Hannay, James

  • DICTIONARY OF CANADIAN BIOGRAPHY ARTICLE: D. G. Bell, “RAYMOND, WILLIAM ODBER,” in Dictionary of Canadian Biography, vol. 15, University of Toronto/Université Laval, 2003. https://www.biographi.ca/en/bio/raymond_william_odber_15E.html
  • DCB profile notes:
    • HANNAY, JAMES, lawyer, newspaper editor, and writer; b. 22 April 1842 in Richibucto, N.B., son of the Reverend James Hannay and Jane Salter; m. 1864 Margaret Ross, and they were without issue; d. during the night of 11–12 Jan. 1910 in Saint John, N.B., and was buried in Fredericton.
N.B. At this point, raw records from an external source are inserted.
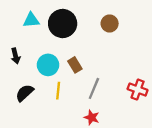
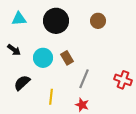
cyan triangle: (31, 20) -> (19, 19), moved
black arrow: (16, 56) -> (14, 50), turned -40
yellow line: (58, 91) -> (51, 97), moved

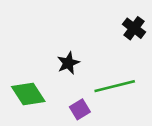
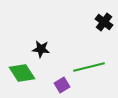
black star: (68, 63) -> (41, 49), moved, turned 30

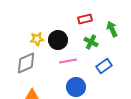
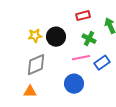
pink line: (68, 61) -> (81, 58), moved
gray diamond: (26, 63) -> (36, 65), moved

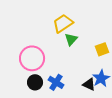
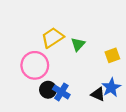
yellow trapezoid: (63, 23) -> (52, 38), moved
black circle: (35, 82) -> (48, 90), moved

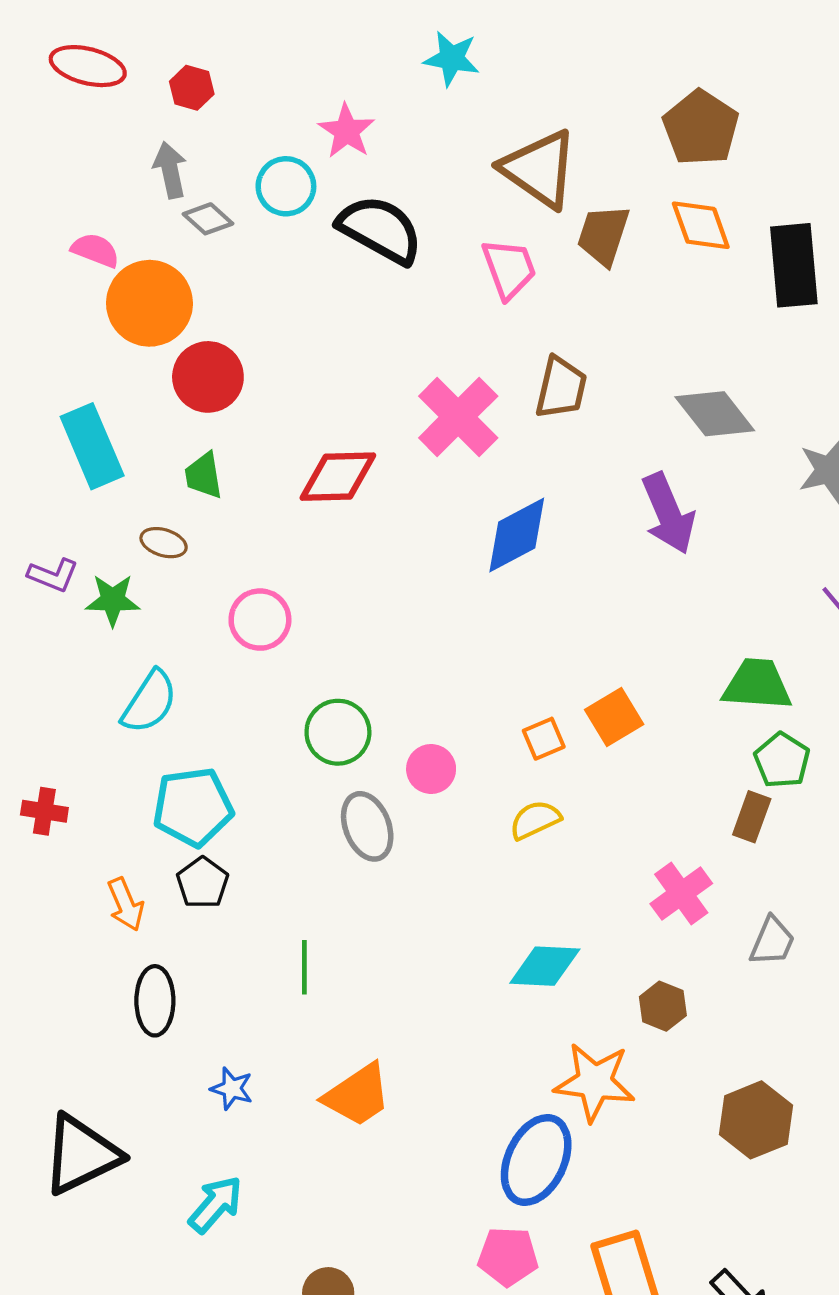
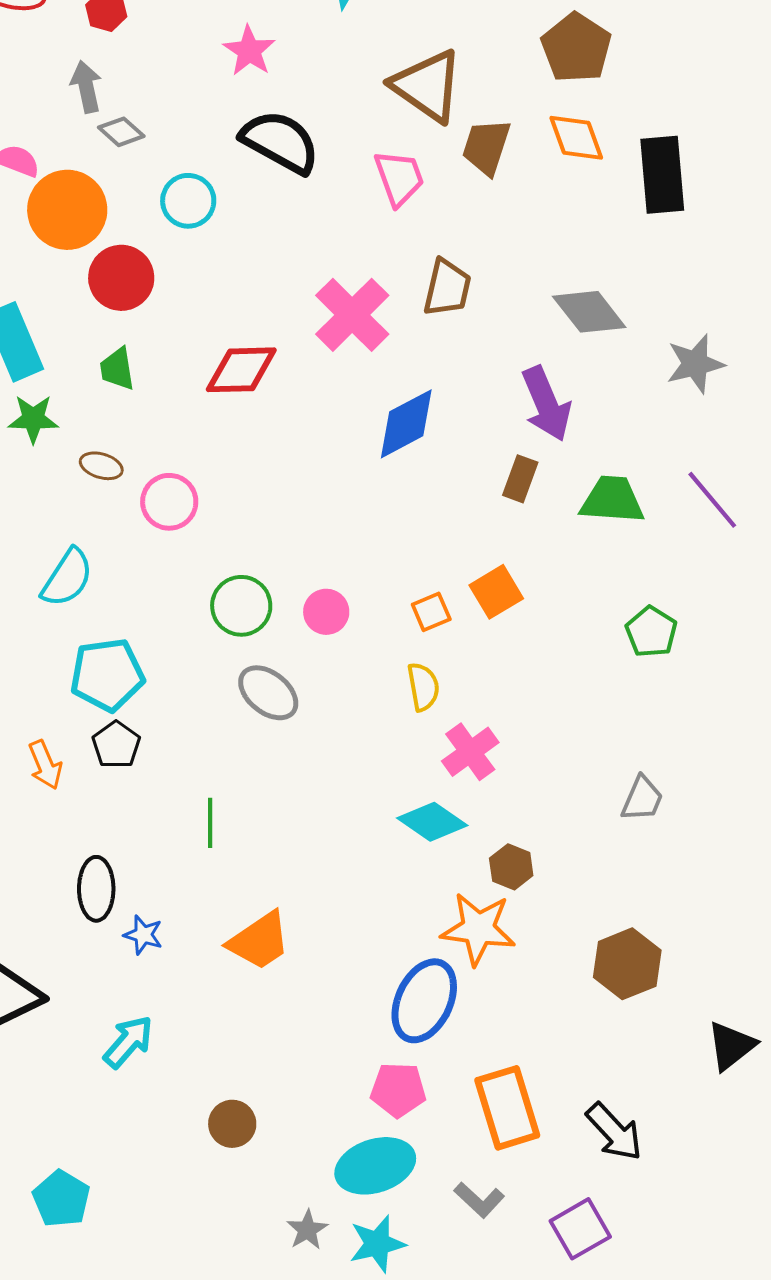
cyan circle: (286, 186) -> (188, 201), moved
brown ellipse: (164, 543) -> (101, 466), moved
green star: (113, 600) -> (33, 419), moved
green trapezoid: (757, 685) -> (612, 500), moved
pink circle: (431, 769) -> (326, 612), moved
brown rectangle: (752, 817) -> (520, 479), moved
yellow semicircle: (535, 820) -> (423, 687), turned 105
gray ellipse: (367, 826) -> (268, 693), turned -30
pink cross: (681, 894) -> (470, 752), moved
cyan diamond: (545, 966) -> (432, 822), turned 32
black ellipse: (155, 1001) -> (96, 889), moved
brown hexagon: (663, 1006) -> (511, 867), moved

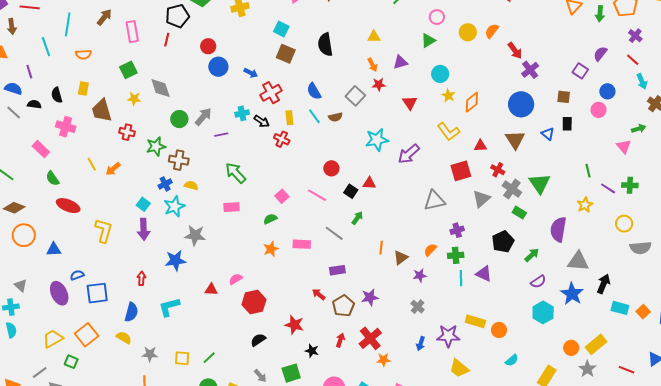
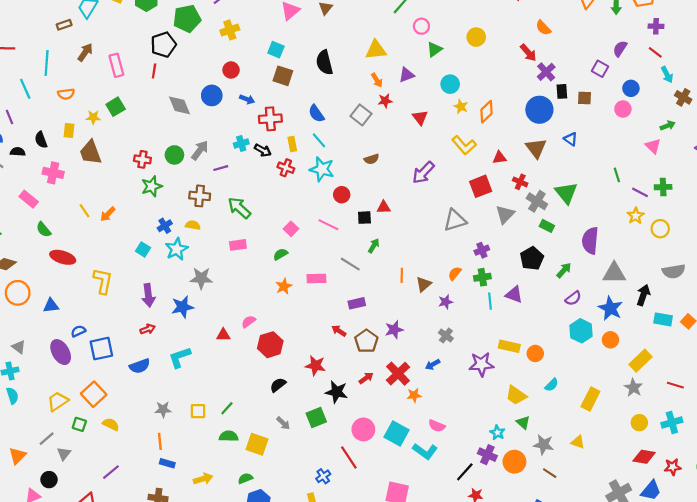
pink circle: (437, 17) -> (421, 26), moved
orange semicircle: (492, 31) -> (543, 28), moved, turned -77
purple cross: (635, 36) -> (656, 26), turned -32
yellow triangle: (374, 37) -> (376, 50), size x1.5
red circle: (208, 46) -> (231, 70), moved
gray diamond: (161, 88) -> (179, 105), moved
red cross: (271, 93) -> (270, 119), turned 30
yellow star: (134, 99) -> (93, 117), moved
brown semicircle: (335, 117) -> (371, 159), moved
black rectangle: (567, 124) -> (562, 91), moved
red cross: (127, 132) -> (142, 159), moved
cyan star: (377, 140) -> (322, 169), moved, turned 30
brown cross: (179, 160) -> (200, 196), moved
black square: (351, 191) -> (364, 218), turned -32
yellow star: (585, 205) -> (636, 216), moved
purple arrow: (144, 229) -> (148, 295), moved
gray semicircle: (641, 248) -> (674, 271), moved
red arrow: (141, 278) -> (148, 329), turned 72
blue semicircle: (131, 312) -> (140, 366), turned 60
yellow semicircle: (124, 338) -> (111, 424), moved
red arrow: (340, 340) -> (366, 378), turned 40
blue arrow: (421, 344) -> (433, 364), moved, turned 48
orange circle: (571, 348) -> (610, 340), moved
black star: (312, 351) -> (336, 392), size x1.5
yellow trapezoid: (459, 368) -> (516, 395), moved

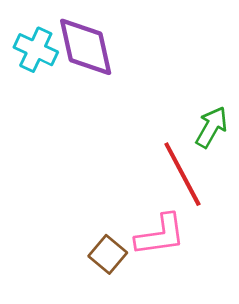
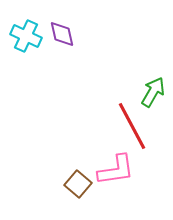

    • The senior James Hannay emigrated as a Presbyterian minister to eastern New Brunswick in 1833, but returned in 1845 to Scotland, where his son James spent much of his youth. The junior Hannay was back in New Brunswick by the late 1850s, however, finishing his education at the Saint John Grammar School. After a brief connection with the dry-goods establishment of John Boyd and Thomas Wilder Daniel, Hannay was articled to an uncle, the distinguished Saint John lawyer David Shank Kerr. He was made an attorney on 15 Oct. 1866 and called to the bar on 12 Oct. 1867. In the latter year he succeeded John Campbell Allen as official reporter of the Supreme Court; he held the position until 1873, producing what are now numbered as volumes 12 and 13 of the New Brunswick Reports.
    • Though he spent more than 25 years in active journalism, Hannay lived long enough to see his reputation as an historian overshadow his newspaper connection. His early writing – an edition of John Gyles’s captivity narrative (1875) and a history of Acadia (1879) – reflects a typical late-romantic enthusiasm for native peoples and for the French regime. Here his assiduity in “trac[ing] every statement to its original source, and . . . accept[ing] no fact from a printed book at second hand where it was possible to avoid doing so” brought to his work a firmness of expression that often gave way to mere historical journalism in later writings. By the 1890s his interest had shifted forward in time, to the loyalists. William Odber Raymond, who was staking out loyalist New Brunswick as his own territory, found Hannay’s work disconcertingly anti-American, though a “wholesome antidote” to the hagiographic treatment usually accorded the patriots.